Parts of the board and what they do for you

There is an endless number of boards out there and it can be super hard for us surfer girls to find the right companion in the water. Too often we end up with a high-performance, thin and narrow board from our boyfriend (or any other male surfer) – just after we caught our first wave in the white wash. Trust me, this is NOT the fastest way to learn – and here I am speaking out of experience 😉 Here is some advice for you to help you determine the perfect features of your „magic board.“ You will find the basic parts of the board and their various characteristics explained in detail.

The Nose of your board

The front tip of the board. Depending on how wide the nose is, the board will paddle faster (wide nose) or dip more easily into fast-breaking, hollow waves (pointy nose). A longboard, for example, will have a very wide nose to allow you to catch mellow, slower waves. Advanced longboarders will also use the wide nose for standing on („noseride“). In contrast, a shortboard, designed for high performance and steeper waves, will have a pointy nose that allows you to dip onto the nearly vertical face of a fast-breaking, hollow wave and do sharp, radical turns.


The very end of the board affects the performance immediately, as you steer the board mostly with your back foot. A pin tail will help you to get deep into the barrel, for example. Depending on the skills of the surfer and the quality of the waves, there are several types to choose from. Some examples are the fish, pin, squash, diamond, square and swallow tail.


The outer edges of the board. They vary in roundness and thickness. Depending on the use of the board they are designed to either facilitate catching a lot of waves, tube riding, radical turns and more.


The invention of fins revolutionized surfing. Riding for example a traditional wooden Alaia board without any fins is a science in itself. It is a slippery slide for any newbie. In short, fins enable you to ‚grip‘ onto the wave and slice turns into its face, rather than just going straight. There are plenty of different fins in various materials and sizes. Shortboards can have a thruster- (3 fins) or quad-fin (4 fins) setup. Longboards usually have a single, very long fin. There are plenty more variations for you to choose.


The flat (or curved) top of the board. Usually, you rub wax on it to make sure that your feet won’t slip right off the originally smooth surface when you take-off.


The bottom of the surfboard will affect immediately how you glide on the wave face. Your board can have a convex (‚round‘) or concave (‚hollow‘) bottom. The latter is more common. The number of concaves varies on each board, allowing the water to pass under the board and to generate speed. There is plenty of experimenting and revolutionizing going on in the shaping industry, as you can probably tell. Just take a look at the crazy boards that Kelly Slater and Co. keep inventing, testing and sometimes shelving after the first few rides 😀


The way in which a surfboard is curved from nose to tail. You will recognize it by looking at the profile of the board. The degree of rocker helps the surfer to land safely on the wave and make tighter turns. The more rocker/ curvature your board has the harder it gets to paddle (as you have less foam that lies plane on the water, carrying your weight).

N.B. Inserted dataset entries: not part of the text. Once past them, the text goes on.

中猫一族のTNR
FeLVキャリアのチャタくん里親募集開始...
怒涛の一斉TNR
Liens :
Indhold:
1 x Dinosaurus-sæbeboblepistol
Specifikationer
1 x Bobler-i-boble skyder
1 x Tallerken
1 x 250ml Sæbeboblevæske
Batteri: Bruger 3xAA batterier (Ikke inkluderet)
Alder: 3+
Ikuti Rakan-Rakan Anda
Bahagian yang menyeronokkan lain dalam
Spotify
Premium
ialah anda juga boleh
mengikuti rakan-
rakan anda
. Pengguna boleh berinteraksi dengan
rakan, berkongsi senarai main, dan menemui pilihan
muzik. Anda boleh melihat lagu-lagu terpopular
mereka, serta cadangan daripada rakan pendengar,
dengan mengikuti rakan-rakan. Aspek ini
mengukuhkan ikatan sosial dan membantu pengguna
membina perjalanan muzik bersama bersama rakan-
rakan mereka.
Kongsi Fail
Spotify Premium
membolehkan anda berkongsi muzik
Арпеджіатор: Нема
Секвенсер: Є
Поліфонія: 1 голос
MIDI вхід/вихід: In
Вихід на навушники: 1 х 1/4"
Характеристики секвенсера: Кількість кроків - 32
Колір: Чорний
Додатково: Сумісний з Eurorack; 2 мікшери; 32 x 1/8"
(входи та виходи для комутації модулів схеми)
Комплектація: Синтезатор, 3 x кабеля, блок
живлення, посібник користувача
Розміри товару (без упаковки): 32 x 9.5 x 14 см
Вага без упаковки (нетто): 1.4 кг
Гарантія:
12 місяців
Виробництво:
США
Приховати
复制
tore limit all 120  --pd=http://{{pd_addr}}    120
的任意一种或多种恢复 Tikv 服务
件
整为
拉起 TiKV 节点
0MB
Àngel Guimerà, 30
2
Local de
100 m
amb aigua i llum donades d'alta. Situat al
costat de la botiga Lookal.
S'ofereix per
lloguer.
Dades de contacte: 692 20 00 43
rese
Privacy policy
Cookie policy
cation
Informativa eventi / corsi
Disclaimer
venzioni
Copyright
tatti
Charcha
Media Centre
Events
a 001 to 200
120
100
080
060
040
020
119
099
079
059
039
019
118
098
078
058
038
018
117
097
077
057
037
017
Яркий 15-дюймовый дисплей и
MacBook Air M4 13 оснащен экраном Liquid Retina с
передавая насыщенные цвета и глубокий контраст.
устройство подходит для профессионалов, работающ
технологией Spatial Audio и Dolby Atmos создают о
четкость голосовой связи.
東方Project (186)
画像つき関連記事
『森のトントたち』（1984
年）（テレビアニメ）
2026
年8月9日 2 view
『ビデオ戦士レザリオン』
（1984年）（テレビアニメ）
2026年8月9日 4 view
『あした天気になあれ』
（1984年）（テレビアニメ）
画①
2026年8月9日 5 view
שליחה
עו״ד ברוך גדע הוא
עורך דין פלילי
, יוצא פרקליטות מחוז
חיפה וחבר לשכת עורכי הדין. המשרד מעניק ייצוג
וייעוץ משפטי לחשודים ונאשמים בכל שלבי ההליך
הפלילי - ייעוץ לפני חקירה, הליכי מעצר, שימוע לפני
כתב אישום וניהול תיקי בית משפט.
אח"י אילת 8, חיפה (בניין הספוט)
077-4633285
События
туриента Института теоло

The thickness of your board varies depending on your weight and wave preferences. Very generally speaking, a fat board will paddle fast, but move more sluggishly up and down the face. A thin board will turn if you just move your little toe, but at the same time you may feel as if you’re paddling through wet concrete. 

Surfer Girl Tip: Try out as many shapes and sizes of boards as you can get your hands on! Some will take awhile to get used to, but you will learn a lot – about your preferences, abilities and needs, as well as board shapes. I helps a lot to buy a few different second hand boards, try them a few times – and if they don’t feel good under your feet, sell them again. Only by testing different boards, you will find out what is best for you.


The overall volume of your board is measured in litres. It depends on the width, thickness and length of the board. Like the thickness, the volume determines how buoyant your board will be. However, two boards with the exact same volume can show huge differences in their maneuvrability.

Remember: What counts is the overall shape of your board in relation to your skill level, weight, size, wave and performance preferences. Buy a board that FEELS GOOD to YOU – not a board that looks good, or a board from a famous brand. Surfing is all about HAVING FUN! 🙂 


The length of the board basically determines how much of your body will drag in the water or float on top. Of course a longer board will have more plane surface touching the wave, thus lifting your board out of the water, making it easier to paddle and retain speed on the wave. For sharper turns, you will require a shorter board, however.


The wider your board, the less flexibility you have in turns. However, a wide (and thick/ voluminous) board is more buoyant, thus it will allow you to paddle as smoothly as if you were on a longboard.


When your surfboard blank is delivered to the shaper, he will give it an overall layout by taking off dispensable amounts of foam in the desired places. This overall layout, or thickness, from the nose to the tail of your board, is called the foil. The aim is to achieve a balanced, plan shape across the board.